The task:
Retype the listing without any alteration.

* * * * *

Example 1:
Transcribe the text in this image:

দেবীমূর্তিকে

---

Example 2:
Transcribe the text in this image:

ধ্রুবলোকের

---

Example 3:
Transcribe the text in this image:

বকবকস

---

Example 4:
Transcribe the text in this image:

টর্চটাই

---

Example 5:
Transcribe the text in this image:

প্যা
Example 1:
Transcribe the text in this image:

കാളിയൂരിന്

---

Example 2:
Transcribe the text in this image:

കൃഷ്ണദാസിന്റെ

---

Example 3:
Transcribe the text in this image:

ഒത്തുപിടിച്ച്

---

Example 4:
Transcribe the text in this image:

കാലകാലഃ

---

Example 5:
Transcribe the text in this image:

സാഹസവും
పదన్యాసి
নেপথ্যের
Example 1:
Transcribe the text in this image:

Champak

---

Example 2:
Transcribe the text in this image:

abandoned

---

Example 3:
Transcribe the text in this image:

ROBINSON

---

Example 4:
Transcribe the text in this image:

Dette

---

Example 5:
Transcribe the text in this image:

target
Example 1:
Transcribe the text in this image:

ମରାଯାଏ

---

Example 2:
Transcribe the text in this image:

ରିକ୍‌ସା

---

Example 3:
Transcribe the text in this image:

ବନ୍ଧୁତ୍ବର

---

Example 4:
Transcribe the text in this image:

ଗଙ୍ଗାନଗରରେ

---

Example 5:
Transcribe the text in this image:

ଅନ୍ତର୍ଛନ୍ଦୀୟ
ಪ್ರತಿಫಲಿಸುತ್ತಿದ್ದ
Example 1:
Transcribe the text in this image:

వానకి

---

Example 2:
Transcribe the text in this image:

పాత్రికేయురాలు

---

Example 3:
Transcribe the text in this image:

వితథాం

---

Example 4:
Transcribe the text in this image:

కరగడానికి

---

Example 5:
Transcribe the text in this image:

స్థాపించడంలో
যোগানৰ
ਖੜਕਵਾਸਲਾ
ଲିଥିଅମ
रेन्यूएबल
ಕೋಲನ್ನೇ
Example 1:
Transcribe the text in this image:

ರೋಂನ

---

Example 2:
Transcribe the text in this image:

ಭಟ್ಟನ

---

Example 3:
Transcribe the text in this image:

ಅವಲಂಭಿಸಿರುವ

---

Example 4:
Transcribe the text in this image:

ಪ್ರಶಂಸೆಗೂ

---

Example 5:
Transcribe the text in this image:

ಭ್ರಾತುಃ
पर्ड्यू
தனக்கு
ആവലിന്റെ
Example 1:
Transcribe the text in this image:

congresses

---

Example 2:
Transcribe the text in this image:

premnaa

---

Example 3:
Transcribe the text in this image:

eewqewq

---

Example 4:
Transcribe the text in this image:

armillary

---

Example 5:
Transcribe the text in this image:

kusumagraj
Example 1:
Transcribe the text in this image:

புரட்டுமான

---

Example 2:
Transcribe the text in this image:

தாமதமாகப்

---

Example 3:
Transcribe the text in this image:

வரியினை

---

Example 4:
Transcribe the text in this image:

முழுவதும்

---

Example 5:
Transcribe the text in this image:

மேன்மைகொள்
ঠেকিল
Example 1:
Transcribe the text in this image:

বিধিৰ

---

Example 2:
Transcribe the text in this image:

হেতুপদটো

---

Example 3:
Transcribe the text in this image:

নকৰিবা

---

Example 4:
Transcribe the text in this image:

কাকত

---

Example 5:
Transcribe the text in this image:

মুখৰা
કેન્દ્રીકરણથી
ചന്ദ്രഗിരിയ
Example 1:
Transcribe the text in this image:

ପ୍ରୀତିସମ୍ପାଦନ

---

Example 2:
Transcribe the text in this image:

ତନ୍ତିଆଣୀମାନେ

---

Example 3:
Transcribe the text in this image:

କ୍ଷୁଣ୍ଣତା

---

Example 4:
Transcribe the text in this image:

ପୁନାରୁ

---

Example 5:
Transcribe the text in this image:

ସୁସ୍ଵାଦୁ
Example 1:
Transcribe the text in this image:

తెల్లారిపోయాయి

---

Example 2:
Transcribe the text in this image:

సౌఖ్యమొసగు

* * * * *

Solution to this exercise:
Example 1:
Transcribe the text in this image:

দেবীমূর্তিকে

---

Example 2:
Transcribe the text in this image:

ধ্রুবলোকের

---

Example 3:
Transcribe the text in this image:

বকবকস

---

Example 4:
Transcribe the text in this image:

টর্চটাই

---

Example 5:
Transcribe the text in this image:

প্যা
Example 1:
Transcribe the text in this image:

കാളിയൂരിന്

---

Example 2:
Transcribe the text in this image:

കൃഷ്ണദാസിന്റെ

---

Example 3:
Transcribe the text in this image:

ഒത്തുപിടിച്ച്

---

Example 4:
Transcribe the text in this image:

കാലകാലഃ

---

Example 5:
Transcribe the text in this image:

സാഹസവും
పదన్యాసి
নেপথ্যের
Example 1:
Transcribe the text in this image:

Champak

---

Example 2:
Transcribe the text in this image:

abandoned

---

Example 3:
Transcribe the text in this image:

ROBINSON

---

Example 4:
Transcribe the text in this image:

Dette

---

Example 5:
Transcribe the text in this image:

target
Example 1:
Transcribe the text in this image:

ମରାଯାଏ

---

Example 2:
Transcribe the text in this image:

ରିକ୍‌ସା

---

Example 3:
Transcribe the text in this image:

ବନ୍ଧୁତ୍ବର

---

Example 4:
Transcribe the text in this image:

ଗଙ୍ଗାନଗରରେ

---

Example 5:
Transcribe the text in this image:

ଅନ୍ତର୍ଛନ୍ଦୀୟ
ಪ್ರತಿಫಲಿಸುತ್ತಿದ್ದ
Example 1:
Transcribe the text in this image:

వానకి

---

Example 2:
Transcribe the text in this image:

పాత్రికేయురాలు

---

Example 3:
Transcribe the text in this image:

వితథాం

---

Example 4:
Transcribe the text in this image:

కరగడానికి

---

Example 5:
Transcribe the text in this image:

స్థాపించడంలో
যোগানৰ
ਖੜਕਵਾਸਲਾ
ଲିଥିଅମ
रेन्यूएबल
ಕೋಲನ್ನೇ
Example 1:
Transcribe the text in this image:

ರೋಂನ

---

Example 2:
Transcribe the text in this image:

ಭಟ್ಟನ

---

Example 3:
Transcribe the text in this image:

ಅವಲಂಭಿಸಿರುವ

---

Example 4:
Transcribe the text in this image:

ಪ್ರಶಂಸೆಗೂ

---

Example 5:
Transcribe the text in this image:

ಭ್ರಾತುಃ
पर्ड्यू
தனக்கு
ആവലിന്റെ
Example 1:
Transcribe the text in this image:

congresses

---

Example 2:
Transcribe the text in this image:

premnaa

---

Example 3:
Transcribe the text in this image:

eewqewq

---

Example 4:
Transcribe the text in this image:

armillary

---

Example 5:
Transcribe the text in this image:

kusumagraj
Example 1:
Transcribe the text in this image:

புரட்டுமான

---

Example 2:
Transcribe the text in this image:

தாமதமாகப்

---

Example 3:
Transcribe the text in this image:

வரியினை

---

Example 4:
Transcribe the text in this image:

முழுவதும்

---

Example 5:
Transcribe the text in this image:

மேன்மைகொள்
ঠেকিল
Example 1:
Transcribe the text in this image:

বিধিৰ

---

Example 2:
Transcribe the text in this image:

হেতুপদটো

---

Example 3:
Transcribe the text in this image:

নকৰিবা

---

Example 4:
Transcribe the text in this image:

কাকত

---

Example 5:
Transcribe the text in this image:

মুখৰা
કેન્દ્રીકરણથી
ചന്ദ്രഗിരിയ
Example 1:
Transcribe the text in this image:

ପ୍ରୀତିସମ୍ପାଦନ

---

Example 2:
Transcribe the text in this image:

ତନ୍ତିଆଣୀମାନେ

---

Example 3:
Transcribe the text in this image:

କ୍ଷୁଣ୍ଣତା

---

Example 4:
Transcribe the text in this image:

ପୁନାରୁ

---

Example 5:
Transcribe the text in this image:

ସୁସ୍ଵାଦୁ
Example 1:
Transcribe the text in this image:

తెల్లారిపోయాయి

---

Example 2:
Transcribe the text in this image:

సౌఖ్యమొసగు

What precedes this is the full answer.